Crystal structures and experiments relying on the tools of molecular pharmacology reported conflicting results on ligand binding sites in neurotransmitter/sodium symporters (NSS). We explored the number and functionality of ligand binding sites of NSS in a physiological setting by designing novel tools for atomic force microscopy (AFM). These allow for directly measuring the interaction forces between the serotonin transporter (SERT) and the antidepressant S-citalopram (S-CIT) on the single molecule level: the AFM cantilever tips were functionalized with S-CIT via a flexible polyethylene glycol (PEG) linker. The tip chemistry was validated by specific force measurements and recognition imaging on CHO cells. Two distinct populations of characteristic binding strengths of S-CIT binding to SERT were revealed in Na⁺-containing buffer. In contrast, in Li⁺-containing buffer, SERT showed only low force interactions. Conversely, the vestibular mutant SERT-G402H merely displayed the high force population. These observations provide physical evidence for the existence of two binding sites in SERT. The dissociation rate constant of both binding sites was extracted by varying the dynamics of the force-probing experiments. Competition experiments revealed that the two sites are allosterically coupled and exert reciprocal modulation.
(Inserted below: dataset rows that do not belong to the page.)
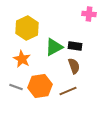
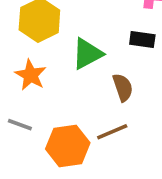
black rectangle: (75, 46) -> (142, 40), moved
orange hexagon: (40, 86) -> (68, 146), moved

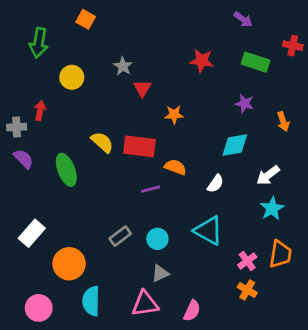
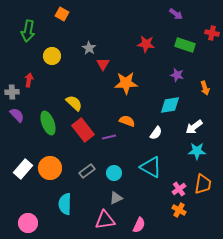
orange star: (174, 115) -> (126, 83), size x1.6
red rectangle: (139, 146) -> (83, 130), moved, turned 45
cyan star: (272, 209) -> (197, 151), turned 30
orange circle: (69, 264) -> (50, 168), moved
cyan semicircle: (91, 301) -> (65, 204), moved

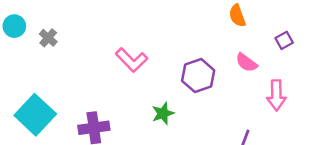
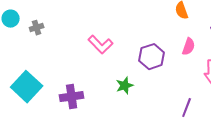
gray cross: (48, 38) -> (37, 28), turned 32
pink semicircle: (246, 63) -> (189, 47), turned -108

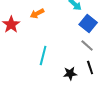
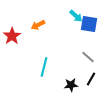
blue square: (88, 24) -> (89, 24), moved, turned -30
black line: (90, 68) -> (91, 79), turned 48

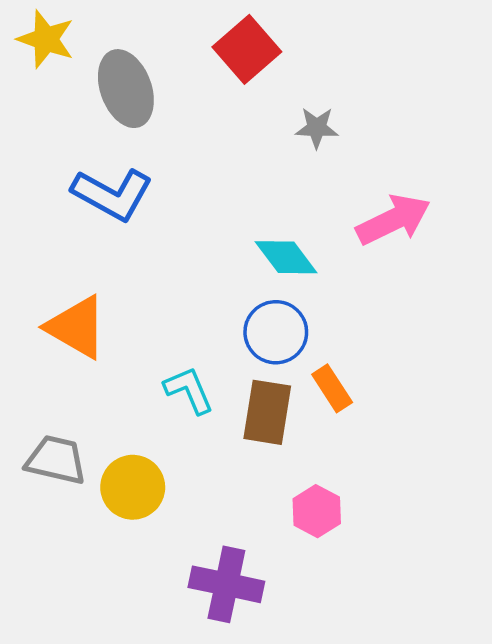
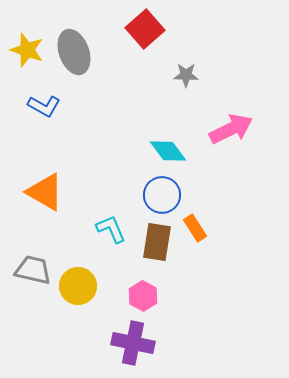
yellow star: (46, 39) -> (27, 50), moved
blue L-shape: (112, 194) -> (44, 106), moved, size x0.7
pink hexagon: (317, 511) -> (143, 296), moved

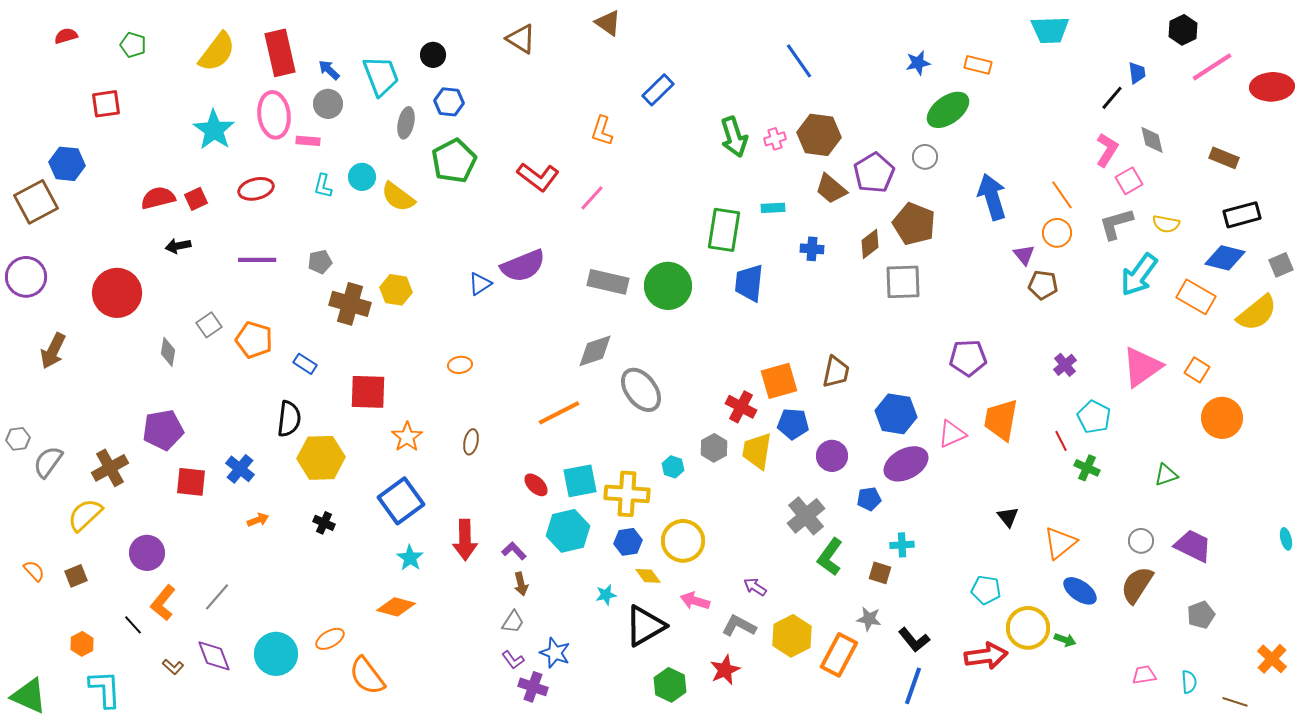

依赖于分子药理学工具的晶体结构和实验报告了神经递质/钠同向转运体 (NSS) 中配体结合位点的相互矛盾的结果。我们通过设计用于原子力显微镜 (AFM) 的新型工具，探索了生理环境中 NSS 配体结合位点的数量和功能。这些允许在单分子水平上直接测量血清素转运蛋白 (SERT) 和抗抑郁药 S-西酞普兰 (S-CIT) 之间的相互作用力：AFM 悬臂尖端通过柔性聚乙二醇 (PEG) 用 S-CIT 功能化链接器。通过对 CHO 细胞的比力测量和识别成像验证尖端化学。^{在 Na +}中揭示了 S-CIT 与 SERT 结合的两个不同群体的特征结合强度-含缓冲区。相反，在含有 Li ⁺的缓冲液中，SERT 仅显示出低力相互作用。相反，前庭突变体 SERT-G402H 仅显示高强度群体。这些观察结果为 SERT 中存在两个结合位点提供了物证。通过改变力探测实验的动力学来提取两个结合位点的解离速率常数。竞争实验表明，这两个位点变构耦合并施加相互调制。